▶ [Problem to work on]:
Report every line below that carries the word "shoulder".

▶ [Provided records]:
__________________________________________________

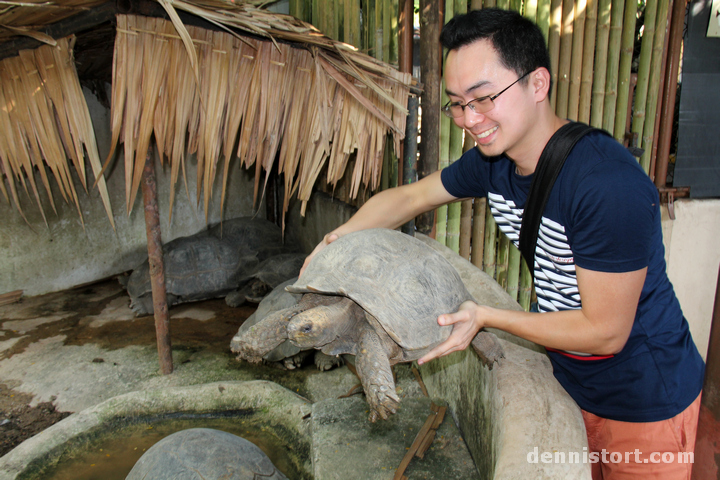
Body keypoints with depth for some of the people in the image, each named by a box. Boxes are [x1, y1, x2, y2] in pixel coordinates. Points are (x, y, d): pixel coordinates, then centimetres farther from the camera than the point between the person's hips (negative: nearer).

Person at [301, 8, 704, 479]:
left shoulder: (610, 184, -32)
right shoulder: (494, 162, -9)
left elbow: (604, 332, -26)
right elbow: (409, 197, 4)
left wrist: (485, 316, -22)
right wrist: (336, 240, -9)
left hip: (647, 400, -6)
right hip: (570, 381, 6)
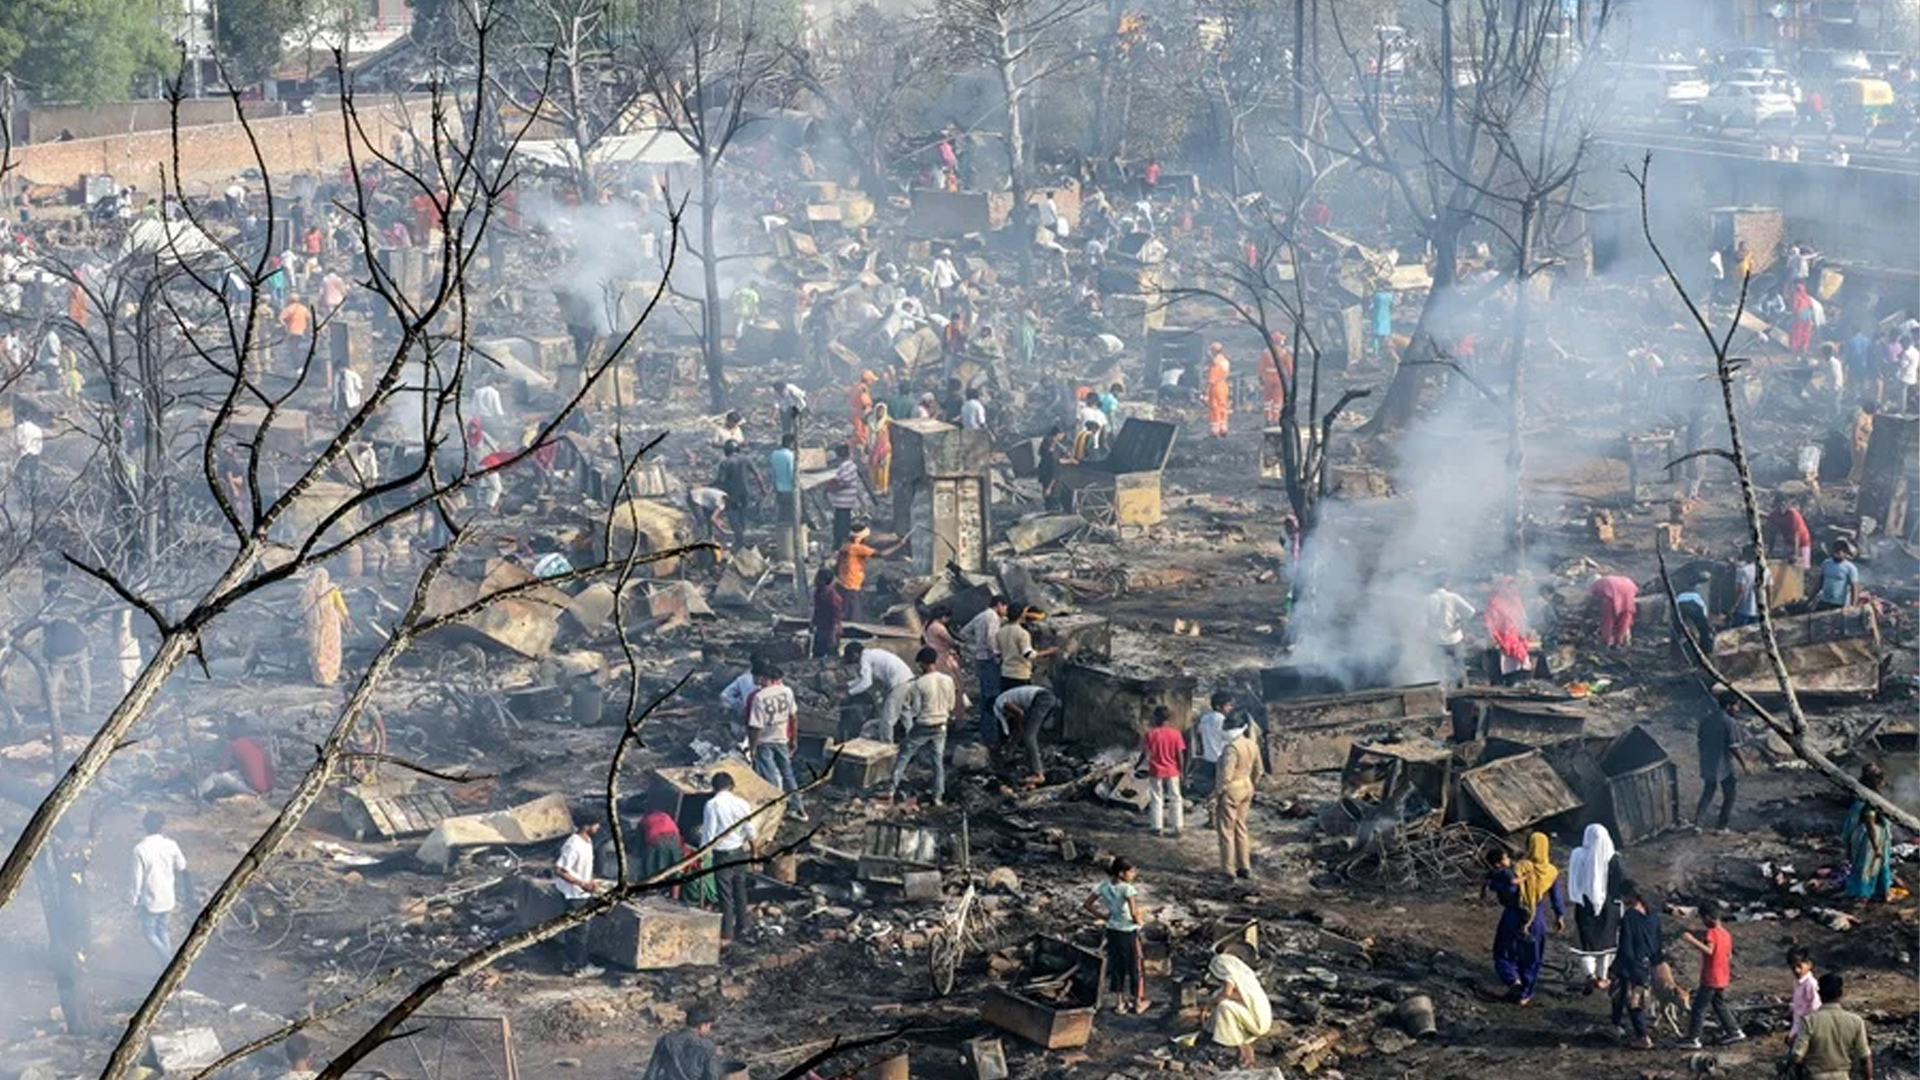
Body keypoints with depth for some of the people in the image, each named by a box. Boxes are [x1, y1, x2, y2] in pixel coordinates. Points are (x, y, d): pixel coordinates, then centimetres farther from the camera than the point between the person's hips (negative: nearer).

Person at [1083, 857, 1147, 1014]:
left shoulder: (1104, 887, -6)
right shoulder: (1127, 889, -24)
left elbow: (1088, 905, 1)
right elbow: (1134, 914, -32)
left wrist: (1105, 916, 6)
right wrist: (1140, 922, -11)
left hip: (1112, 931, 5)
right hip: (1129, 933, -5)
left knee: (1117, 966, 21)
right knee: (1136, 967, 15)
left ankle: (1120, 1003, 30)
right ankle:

__________________________________________________

▶ [Response to the exercise]:
left shoulder: (610, 184, -32)
right shoulder: (494, 162, -9)
left shoulder: (1104, 887, -6)
right shoulder: (1127, 889, -24)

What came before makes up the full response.